### [INFORMATION PROVIDED]
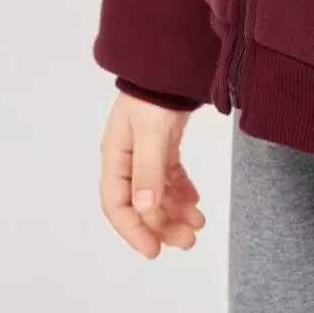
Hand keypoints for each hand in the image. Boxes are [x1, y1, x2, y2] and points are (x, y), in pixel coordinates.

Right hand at [99, 91, 207, 258]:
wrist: (171, 62)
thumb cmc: (154, 94)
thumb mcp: (150, 133)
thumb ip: (148, 170)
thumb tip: (145, 209)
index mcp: (115, 157)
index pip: (117, 205)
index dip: (133, 231)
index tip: (154, 250)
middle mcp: (127, 159)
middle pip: (141, 204)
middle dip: (162, 225)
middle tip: (188, 241)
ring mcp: (145, 152)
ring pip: (157, 194)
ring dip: (175, 212)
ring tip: (198, 225)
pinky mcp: (162, 145)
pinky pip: (170, 177)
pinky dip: (182, 192)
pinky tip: (195, 202)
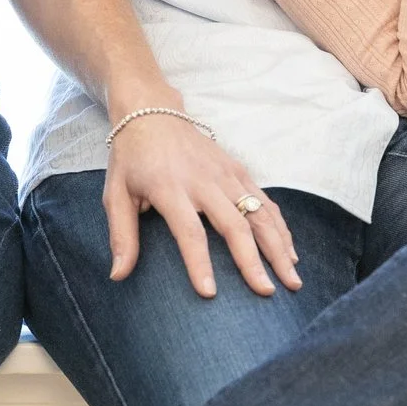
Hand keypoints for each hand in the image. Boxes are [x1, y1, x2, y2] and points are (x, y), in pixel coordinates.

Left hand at [104, 106, 300, 298]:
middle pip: (235, 225)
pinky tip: (290, 252)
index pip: (189, 232)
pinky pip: (264, 200)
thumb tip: (118, 276)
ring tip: (291, 279)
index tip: (210, 294)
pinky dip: (280, 227)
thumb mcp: (115, 193)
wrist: (152, 111)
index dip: (200, 264)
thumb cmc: (132, 158)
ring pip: (259, 213)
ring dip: (277, 247)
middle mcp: (203, 180)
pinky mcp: (238, 169)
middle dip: (252, 261)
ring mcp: (225, 173)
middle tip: (265, 293)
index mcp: (170, 188)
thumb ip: (121, 235)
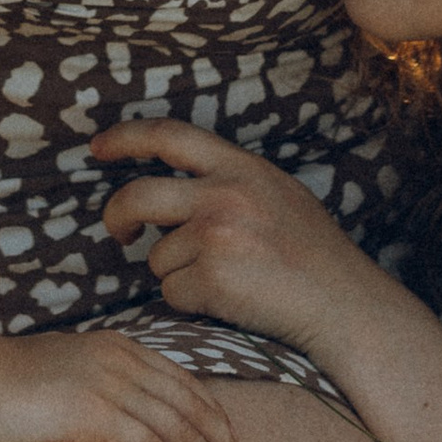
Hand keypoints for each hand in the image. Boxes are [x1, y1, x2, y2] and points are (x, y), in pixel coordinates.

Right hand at [0, 328, 251, 441]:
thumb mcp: (59, 380)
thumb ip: (91, 393)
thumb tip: (110, 427)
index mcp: (118, 350)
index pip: (185, 387)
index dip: (215, 422)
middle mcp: (123, 363)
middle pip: (194, 408)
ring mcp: (110, 386)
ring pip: (181, 432)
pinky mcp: (93, 413)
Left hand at [94, 119, 386, 358]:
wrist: (344, 306)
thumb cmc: (314, 257)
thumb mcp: (278, 194)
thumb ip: (230, 183)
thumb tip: (176, 187)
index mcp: (242, 167)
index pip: (169, 135)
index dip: (126, 138)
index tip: (97, 147)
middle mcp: (225, 194)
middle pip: (137, 196)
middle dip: (117, 217)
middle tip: (122, 234)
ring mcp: (216, 236)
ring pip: (157, 256)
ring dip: (177, 273)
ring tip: (226, 281)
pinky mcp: (211, 278)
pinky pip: (172, 292)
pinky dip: (190, 302)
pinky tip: (230, 302)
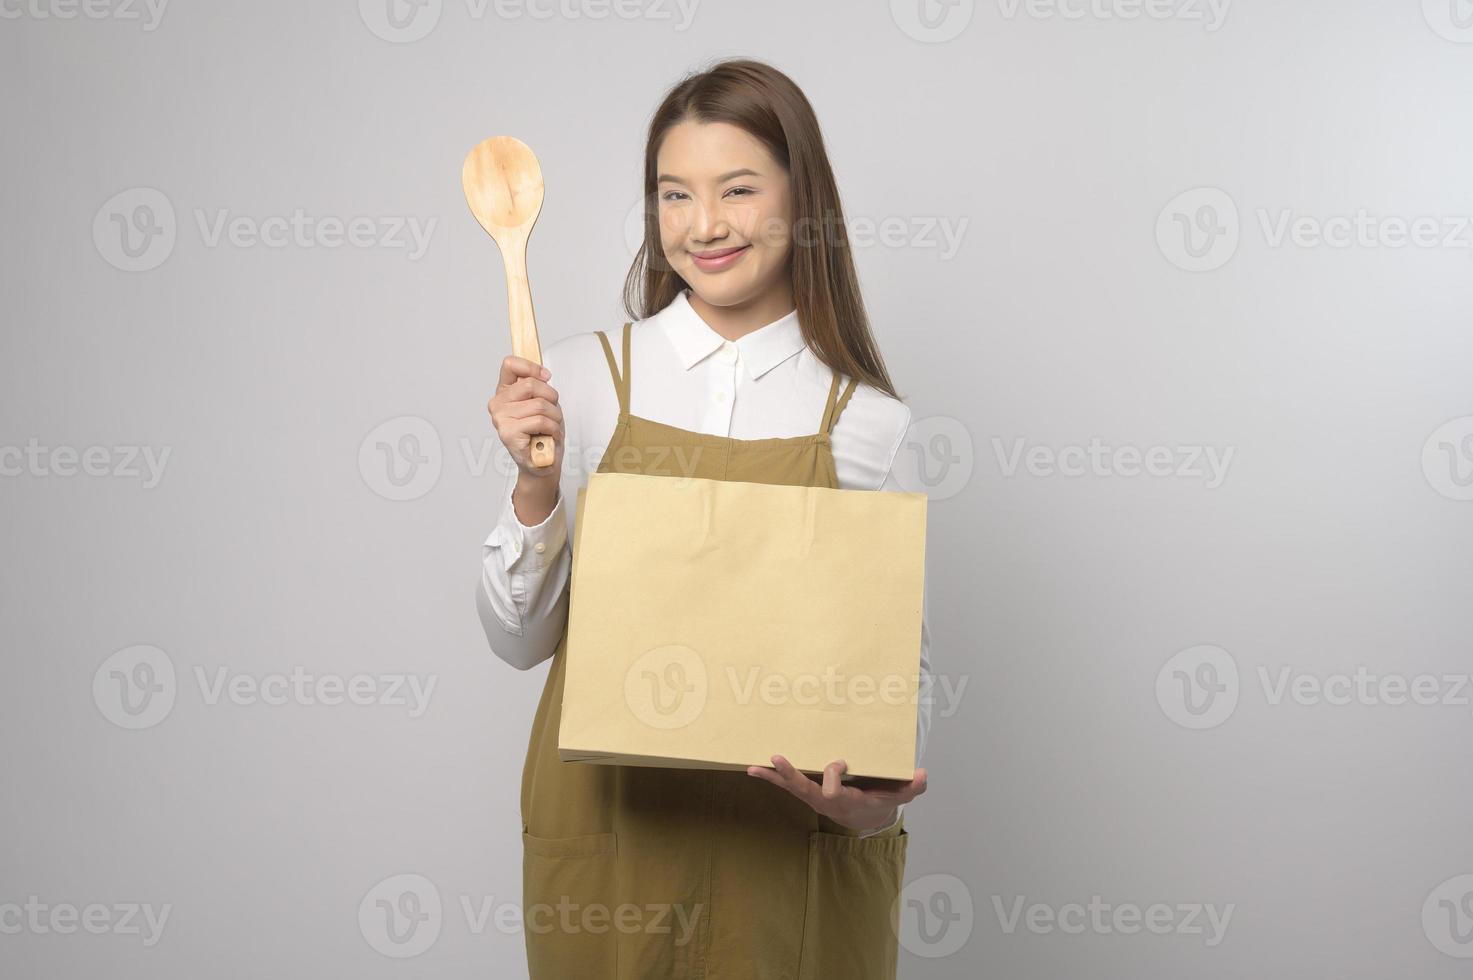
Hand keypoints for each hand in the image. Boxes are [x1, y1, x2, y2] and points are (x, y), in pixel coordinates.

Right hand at [488, 356, 563, 521]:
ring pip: (540, 405)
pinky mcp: (509, 434)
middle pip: (531, 385)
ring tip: (551, 427)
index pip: (510, 365)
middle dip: (551, 398)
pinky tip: (549, 437)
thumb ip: (537, 386)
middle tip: (553, 412)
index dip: (532, 367)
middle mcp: (497, 404)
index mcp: (503, 392)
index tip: (546, 377)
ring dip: (555, 417)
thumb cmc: (542, 432)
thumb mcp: (542, 402)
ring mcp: (501, 419)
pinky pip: (540, 421)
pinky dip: (553, 429)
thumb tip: (542, 374)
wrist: (543, 462)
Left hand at [746, 755, 926, 832]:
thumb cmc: (881, 800)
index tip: (841, 764)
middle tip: (777, 759)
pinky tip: (753, 768)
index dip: (833, 777)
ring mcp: (813, 796)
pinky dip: (771, 777)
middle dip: (791, 774)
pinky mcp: (807, 790)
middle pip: (804, 788)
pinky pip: (787, 784)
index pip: (834, 788)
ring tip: (753, 766)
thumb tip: (922, 774)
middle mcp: (825, 799)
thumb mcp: (900, 795)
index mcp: (845, 799)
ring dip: (773, 776)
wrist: (866, 815)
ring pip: (792, 786)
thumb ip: (912, 787)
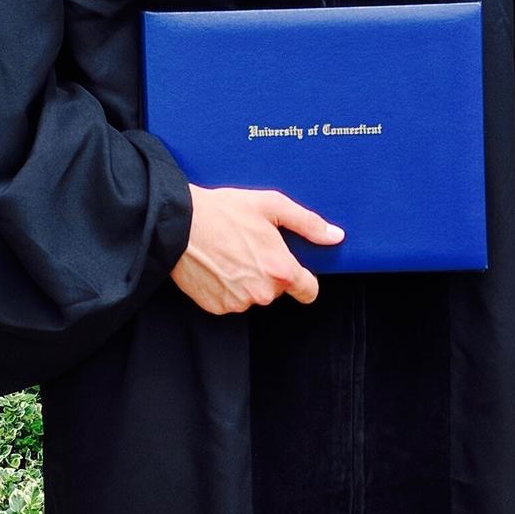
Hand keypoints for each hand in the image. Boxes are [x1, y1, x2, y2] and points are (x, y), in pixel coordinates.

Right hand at [170, 185, 343, 314]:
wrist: (179, 224)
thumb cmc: (224, 211)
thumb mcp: (272, 206)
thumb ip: (308, 224)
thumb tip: (335, 236)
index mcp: (281, 271)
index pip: (309, 291)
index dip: (304, 280)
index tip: (295, 271)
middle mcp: (262, 293)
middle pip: (278, 290)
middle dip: (270, 273)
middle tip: (251, 247)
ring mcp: (238, 303)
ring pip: (253, 295)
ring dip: (248, 280)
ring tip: (230, 253)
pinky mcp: (217, 307)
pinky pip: (231, 300)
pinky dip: (227, 287)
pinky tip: (218, 266)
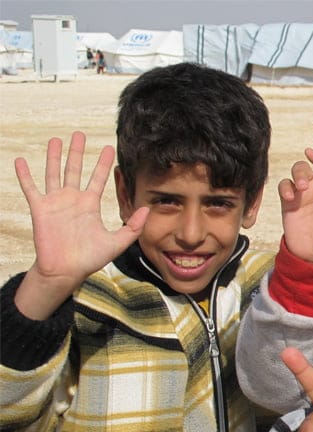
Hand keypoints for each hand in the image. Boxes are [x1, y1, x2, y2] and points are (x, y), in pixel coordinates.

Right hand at [13, 132, 148, 318]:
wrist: (65, 271)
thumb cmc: (89, 259)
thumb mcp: (117, 242)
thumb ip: (133, 227)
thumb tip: (147, 210)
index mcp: (90, 205)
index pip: (98, 178)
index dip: (103, 163)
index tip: (109, 148)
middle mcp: (73, 200)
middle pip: (75, 169)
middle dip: (78, 152)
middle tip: (80, 134)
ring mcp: (55, 202)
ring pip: (54, 173)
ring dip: (54, 156)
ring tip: (56, 140)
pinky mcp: (40, 209)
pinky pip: (30, 189)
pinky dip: (24, 175)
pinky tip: (20, 161)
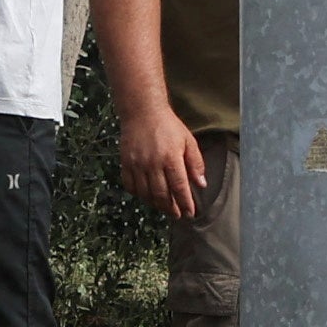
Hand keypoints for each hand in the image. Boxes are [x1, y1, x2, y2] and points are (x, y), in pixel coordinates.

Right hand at [117, 101, 207, 219]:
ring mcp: (137, 164)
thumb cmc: (168, 126)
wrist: (142, 111)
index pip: (179, 188)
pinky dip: (139, 195)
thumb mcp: (188, 141)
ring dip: (156, 204)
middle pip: (162, 195)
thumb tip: (201, 184)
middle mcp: (153, 163)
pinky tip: (147, 196)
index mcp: (171, 158)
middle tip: (177, 215)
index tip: (190, 213)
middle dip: (171, 208)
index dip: (185, 203)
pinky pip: (130, 186)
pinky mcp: (125, 163)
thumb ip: (196, 163)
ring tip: (164, 207)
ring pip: (146, 194)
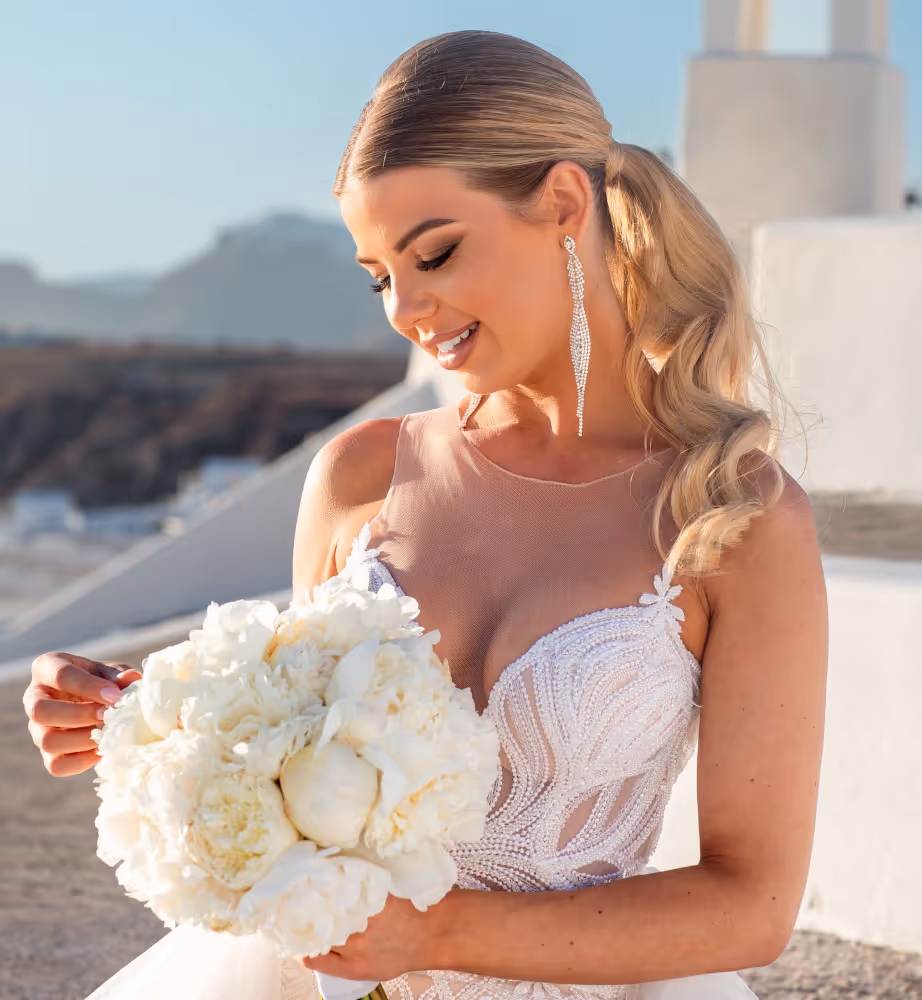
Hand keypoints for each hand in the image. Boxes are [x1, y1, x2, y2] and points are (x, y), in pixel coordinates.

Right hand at [23, 652, 141, 775]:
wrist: (103, 703)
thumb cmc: (105, 681)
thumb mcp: (113, 672)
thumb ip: (121, 676)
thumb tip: (131, 679)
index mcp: (47, 668)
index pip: (61, 675)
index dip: (90, 687)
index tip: (116, 696)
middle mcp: (34, 698)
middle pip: (39, 711)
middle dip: (79, 715)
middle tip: (107, 715)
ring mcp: (37, 729)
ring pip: (47, 740)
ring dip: (83, 739)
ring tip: (108, 732)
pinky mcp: (47, 754)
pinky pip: (57, 765)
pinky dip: (83, 760)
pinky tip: (103, 748)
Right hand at [300, 891, 445, 982]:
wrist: (433, 930)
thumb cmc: (406, 950)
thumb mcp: (372, 969)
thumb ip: (343, 961)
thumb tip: (316, 951)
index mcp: (353, 964)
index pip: (311, 958)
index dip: (299, 948)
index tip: (295, 937)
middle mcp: (355, 942)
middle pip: (315, 930)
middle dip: (303, 920)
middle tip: (296, 909)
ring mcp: (363, 917)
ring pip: (325, 906)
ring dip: (316, 898)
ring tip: (309, 891)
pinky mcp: (370, 894)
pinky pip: (343, 886)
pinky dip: (334, 882)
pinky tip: (331, 877)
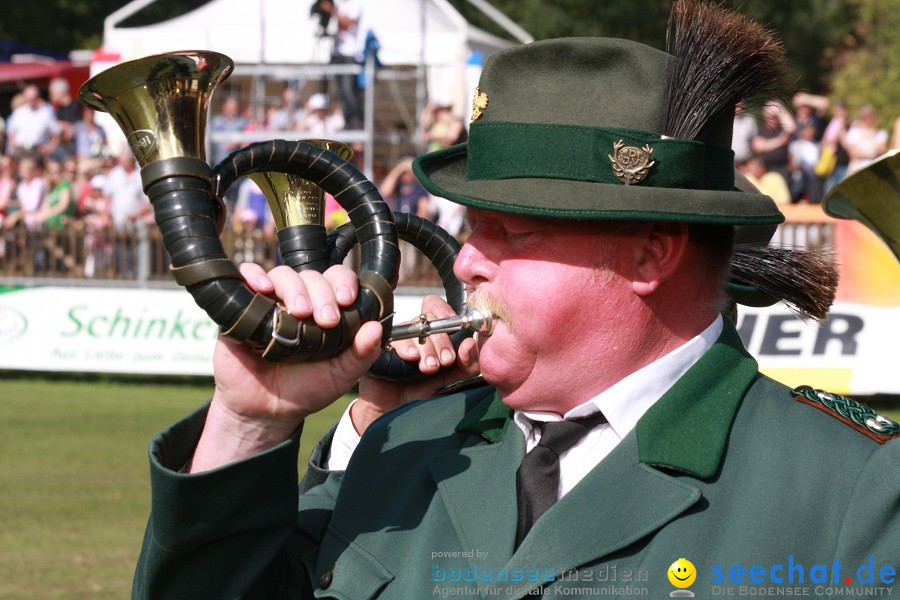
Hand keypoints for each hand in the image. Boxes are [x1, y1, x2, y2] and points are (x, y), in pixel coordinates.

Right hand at [190, 263, 382, 471]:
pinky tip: (262, 288)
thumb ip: (361, 354)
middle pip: (312, 276)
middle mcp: (299, 300)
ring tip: (300, 314)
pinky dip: (253, 275)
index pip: (338, 279)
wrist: (264, 411)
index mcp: (326, 308)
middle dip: (323, 294)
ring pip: (282, 275)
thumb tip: (377, 327)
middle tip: (326, 320)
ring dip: (295, 289)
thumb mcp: (340, 376)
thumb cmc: (305, 390)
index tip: (348, 300)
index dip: (345, 283)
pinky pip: (244, 276)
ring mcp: (270, 301)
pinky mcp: (241, 306)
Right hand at [350, 295, 479, 434]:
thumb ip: (467, 364)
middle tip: (445, 361)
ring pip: (413, 329)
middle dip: (442, 342)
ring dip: (426, 348)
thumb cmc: (422, 390)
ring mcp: (397, 336)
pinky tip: (411, 359)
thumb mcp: (451, 379)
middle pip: (429, 319)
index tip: (457, 333)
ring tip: (428, 368)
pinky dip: (407, 348)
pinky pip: (394, 338)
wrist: (395, 411)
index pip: (439, 308)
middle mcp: (415, 330)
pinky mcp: (381, 345)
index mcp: (433, 332)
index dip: (447, 314)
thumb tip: (470, 343)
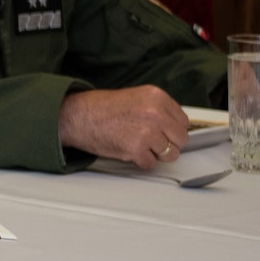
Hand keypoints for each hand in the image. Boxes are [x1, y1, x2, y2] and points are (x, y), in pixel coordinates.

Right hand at [58, 86, 189, 169]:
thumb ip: (157, 109)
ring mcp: (147, 131)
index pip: (183, 121)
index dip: (172, 130)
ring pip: (170, 154)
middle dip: (168, 144)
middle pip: (181, 139)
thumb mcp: (136, 98)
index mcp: (156, 96)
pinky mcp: (136, 148)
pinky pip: (150, 164)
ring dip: (155, 154)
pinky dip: (140, 162)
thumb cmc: (100, 108)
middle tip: (152, 143)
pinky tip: (128, 151)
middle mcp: (155, 112)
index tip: (164, 133)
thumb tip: (173, 127)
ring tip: (139, 146)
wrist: (76, 115)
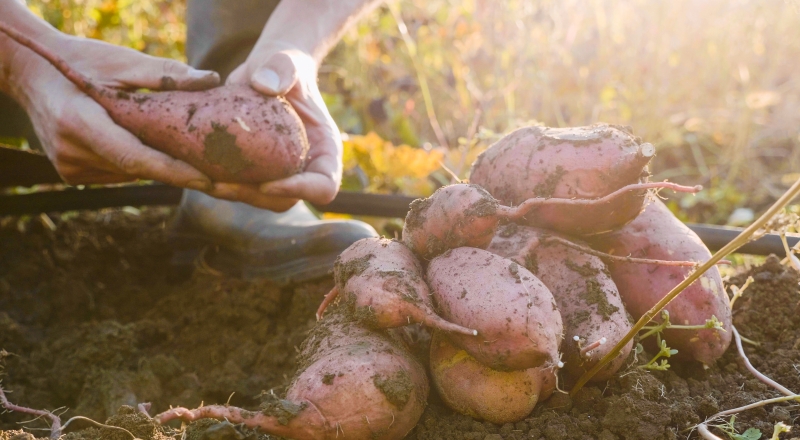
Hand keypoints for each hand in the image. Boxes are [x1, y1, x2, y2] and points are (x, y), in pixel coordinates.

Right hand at [8, 32, 219, 189]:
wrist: (33, 73)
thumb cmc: (82, 61)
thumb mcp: (121, 62)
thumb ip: (164, 73)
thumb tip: (211, 79)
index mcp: (80, 124)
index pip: (136, 158)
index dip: (173, 172)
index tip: (208, 180)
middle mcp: (71, 153)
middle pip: (138, 169)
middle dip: (176, 167)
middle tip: (217, 166)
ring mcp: (70, 168)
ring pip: (131, 174)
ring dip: (156, 163)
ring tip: (184, 147)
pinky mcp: (72, 174)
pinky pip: (118, 173)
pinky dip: (137, 162)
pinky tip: (146, 144)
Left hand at [212, 42, 341, 211]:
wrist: (267, 71)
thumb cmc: (284, 66)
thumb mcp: (286, 63)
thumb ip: (282, 69)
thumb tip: (264, 84)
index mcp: (325, 150)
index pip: (323, 187)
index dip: (300, 190)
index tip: (268, 183)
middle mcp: (305, 167)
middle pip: (287, 200)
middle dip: (255, 196)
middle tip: (221, 185)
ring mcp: (281, 172)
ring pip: (261, 199)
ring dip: (233, 194)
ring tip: (204, 181)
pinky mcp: (256, 170)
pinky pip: (241, 186)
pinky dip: (219, 182)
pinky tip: (194, 170)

### [INSTRUCTIONS TO FOLLOW]
I'd like the lines above repeated exactly, from the one that contains "ring pip: (170, 154)" through the one that contains "ring dip: (233, 194)", with no pictures.

### [EXERCISE ANSWER]
ring pip: (170, 154)
middle dip: (168, 144)
middle pip: (181, 139)
thumb mcp: (136, 98)
index mcp: (156, 96)
pinky mcp: (136, 148)
pinky pip: (150, 164)
ring dip: (155, 154)
pinky dip: (140, 162)
thumb cmc: (100, 108)
middle tip: (152, 143)
pinky tip: (128, 151)
middle mcp: (155, 112)
index tip: (164, 133)
thumb tip: (173, 127)
ring tip: (139, 146)
wrist: (76, 115)
Hand keypoints for each hand in the image. Boxes are [x1, y1, x2, y2] and points are (x, y), in pixel coordinates.

Right hand at [8, 32, 219, 189]:
wrist: (33, 73)
thumb cmc: (82, 61)
thumb mcp: (121, 62)
thumb ip: (164, 73)
thumb tip: (211, 79)
index mcp: (80, 124)
index pip: (136, 158)
index dip: (173, 172)
index tip: (208, 180)
middle mcp: (71, 153)
middle pip: (138, 169)
middle dip: (176, 167)
middle tip: (217, 166)
ring mcp: (70, 168)
ring pip: (131, 174)
ring dip: (156, 163)
ring tip: (184, 147)
pinky mcp: (72, 174)
pinky pip: (118, 173)
pinky dip: (137, 162)
pinky tip: (146, 144)
Left hand at [212, 42, 341, 211]:
wrist: (267, 71)
thumb cmc: (284, 66)
thumb mcp: (286, 63)
thumb ip: (282, 69)
thumb tip: (264, 84)
index mcp: (325, 150)
index pip: (323, 187)
index dip: (300, 190)
index tip: (268, 183)
middle mcp: (305, 167)
middle pip: (287, 200)
middle dip: (255, 196)
middle tip: (221, 185)
ring mcp: (281, 172)
ring pip: (261, 199)
ring dip: (233, 194)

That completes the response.